Omit the images and return the remaining entries unchanged.
<<<<
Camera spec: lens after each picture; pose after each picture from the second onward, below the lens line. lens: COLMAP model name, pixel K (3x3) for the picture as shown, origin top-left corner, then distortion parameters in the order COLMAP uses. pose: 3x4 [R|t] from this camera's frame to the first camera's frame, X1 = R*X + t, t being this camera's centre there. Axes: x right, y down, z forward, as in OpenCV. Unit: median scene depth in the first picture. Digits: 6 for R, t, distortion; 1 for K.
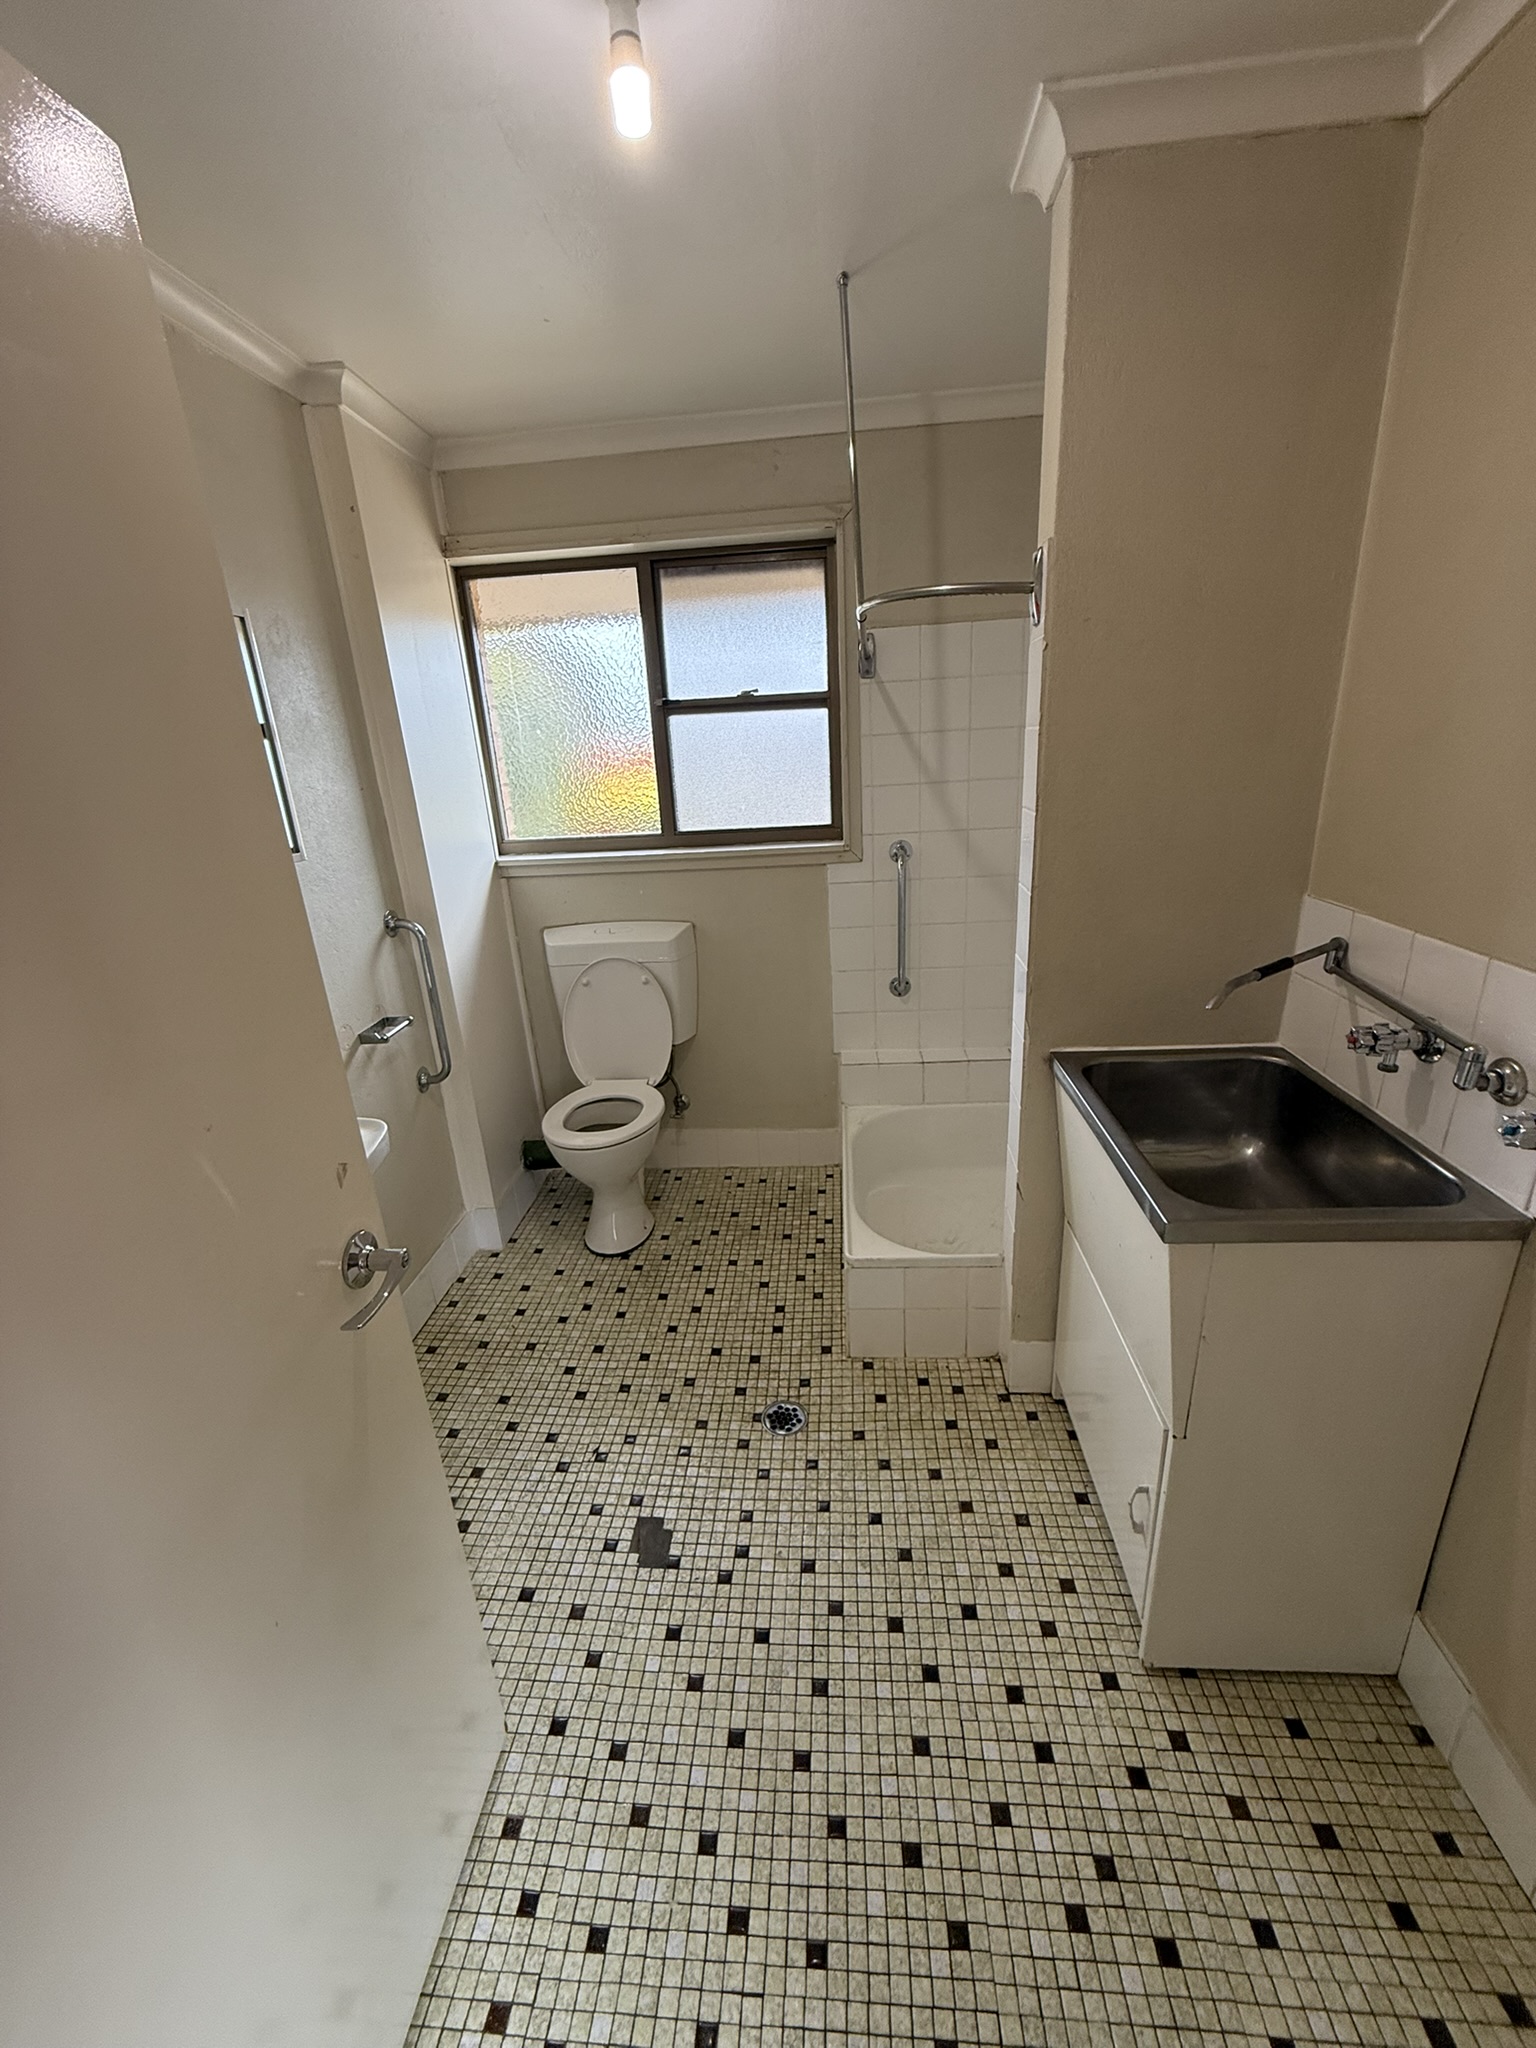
lens RADIAL K [[816.0, 0, 771.7], [0, 816.0, 1015.7], [0, 0, 1]] dist [-0.001132, 0.000338]
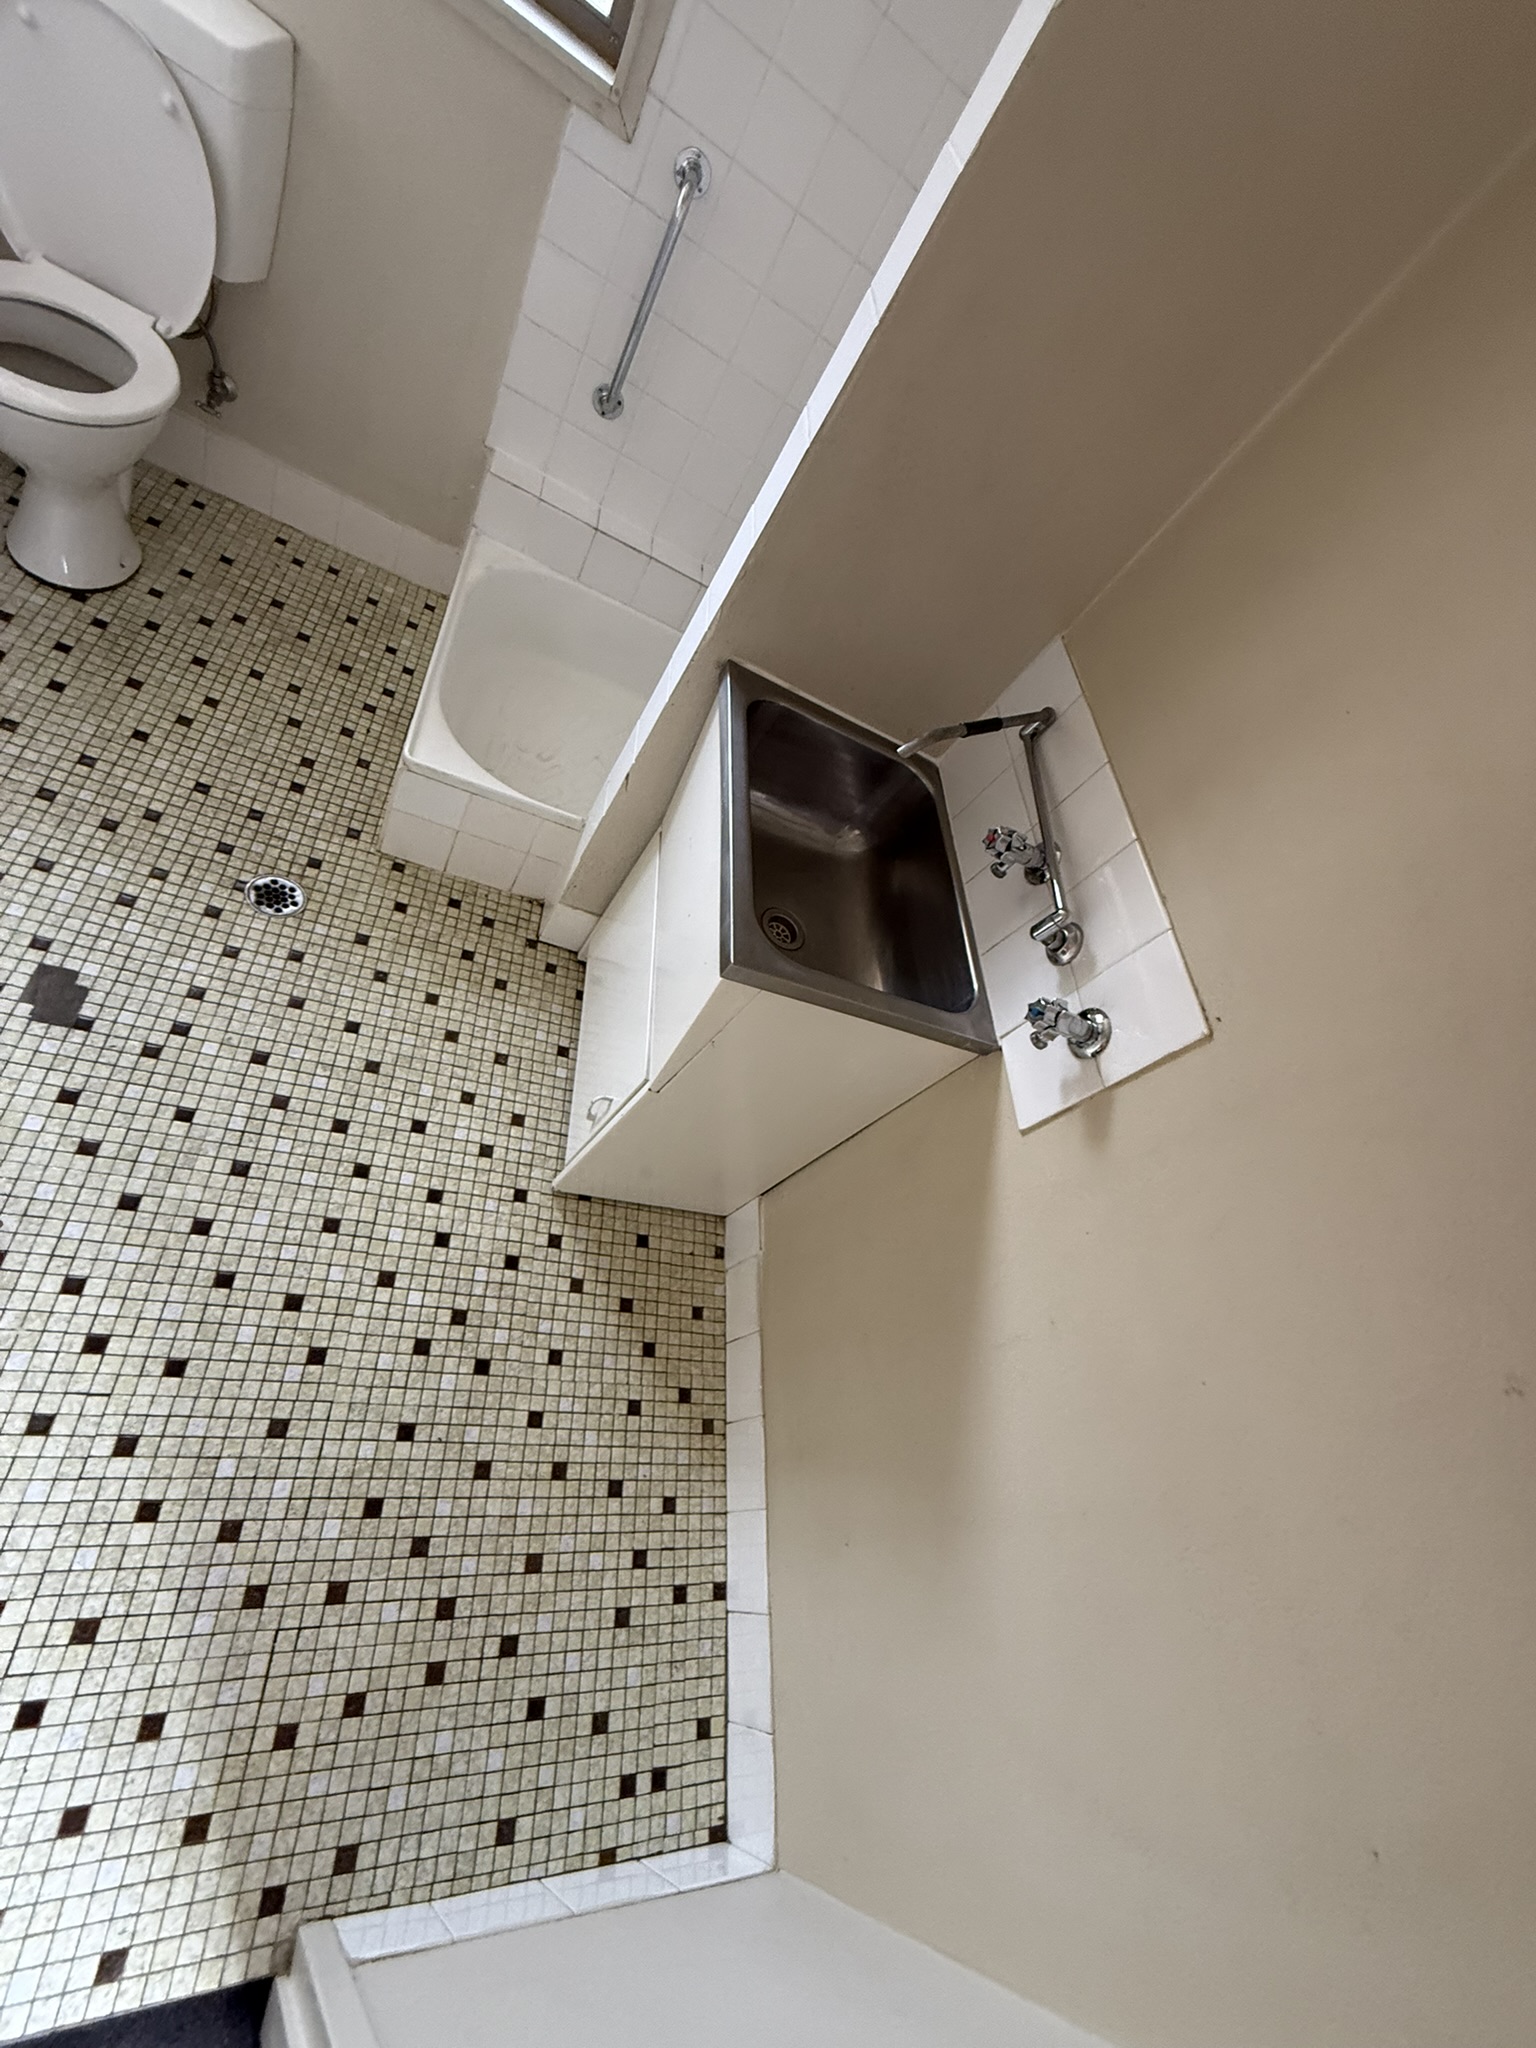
lens RADIAL K [[813.7, 0, 771.8], [0, 813.7, 1017.1], [0, 0, 1]] dist [-0.001062, 0.000221]
pose [[0.825695, 0.210692, 0.523293, 0.027405], [-0.495152, 0.715139, 0.493356, -0.113862], [-0.270281, -0.666472, 0.694812, 0.181812]]
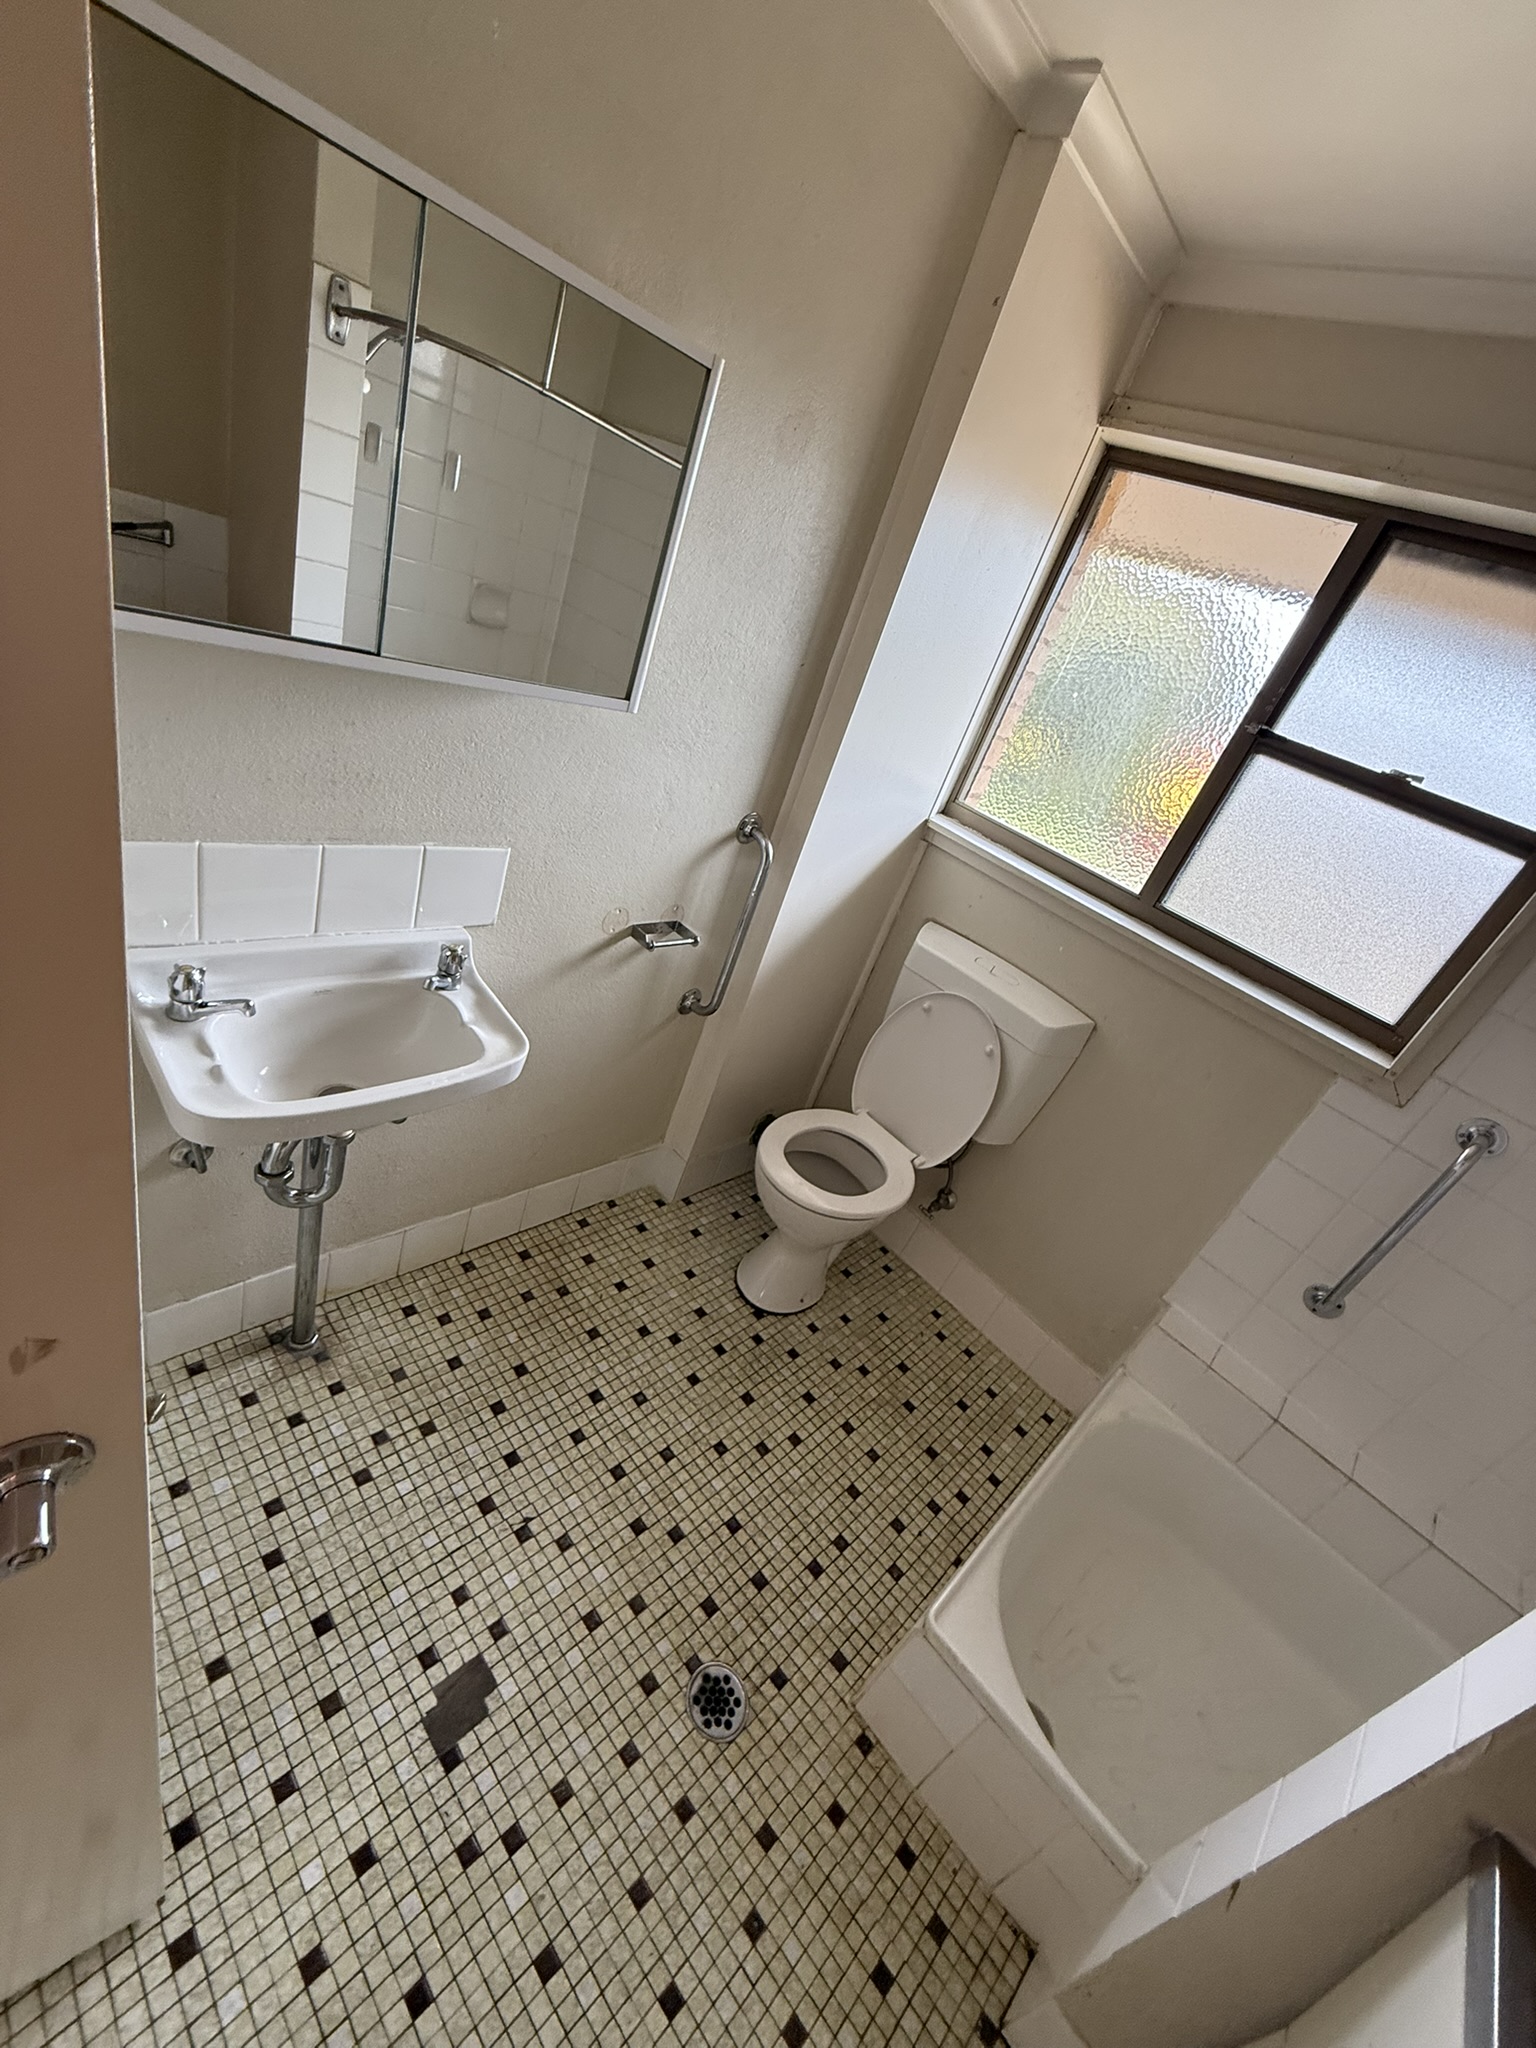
lens RADIAL K [[816.0, 0, 771.7], [0, 816.0, 1015.7], [0, 0, 1]] dist [-0.001132, 0.000338]
pose [[0.696455, 0.574732, -0.429690, 0.011510], [-0.544902, 0.813185, 0.204480, -0.171658], [0.466938, 0.091728, 0.879519, 0.377926]]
>>>>
**Task output:**
Camera spec: lens after each picture; pose after each picture from the second onward, below the lens line. lens: COLMAP model name, pixel K (3x3) for the picture as shown, origin top-left corner, then distortion parameters in the order COLMAP uses. pose: 3x4 [R|t] from this camera's frame to the first camera's frame, X1 = R*X + t, t being this camera's centre there. Axes: x right, y down, z forward, as in OpenCV. Unit: median scene depth in the first picture. Digits: 6 for R, t, distortion; 1 for K.
lens RADIAL K [[816.0, 0, 771.7], [0, 816.0, 1015.7], [0, 0, 1]] dist [-0.001132, 0.000338]
lens RADIAL K [[813.7, 0, 771.8], [0, 813.7, 1017.1], [0, 0, 1]] dist [-0.001062, 0.000221]
pose [[0.825695, 0.210692, 0.523293, 0.027405], [-0.495152, 0.715139, 0.493356, -0.113862], [-0.270281, -0.666472, 0.694812, 0.181812]]
lens RADIAL K [[816.0, 0, 771.7], [0, 816.0, 1015.7], [0, 0, 1]] dist [-0.001132, 0.000338]
pose [[0.696455, 0.574732, -0.429690, 0.011510], [-0.544902, 0.813185, 0.204480, -0.171658], [0.466938, 0.091728, 0.879519, 0.377926]]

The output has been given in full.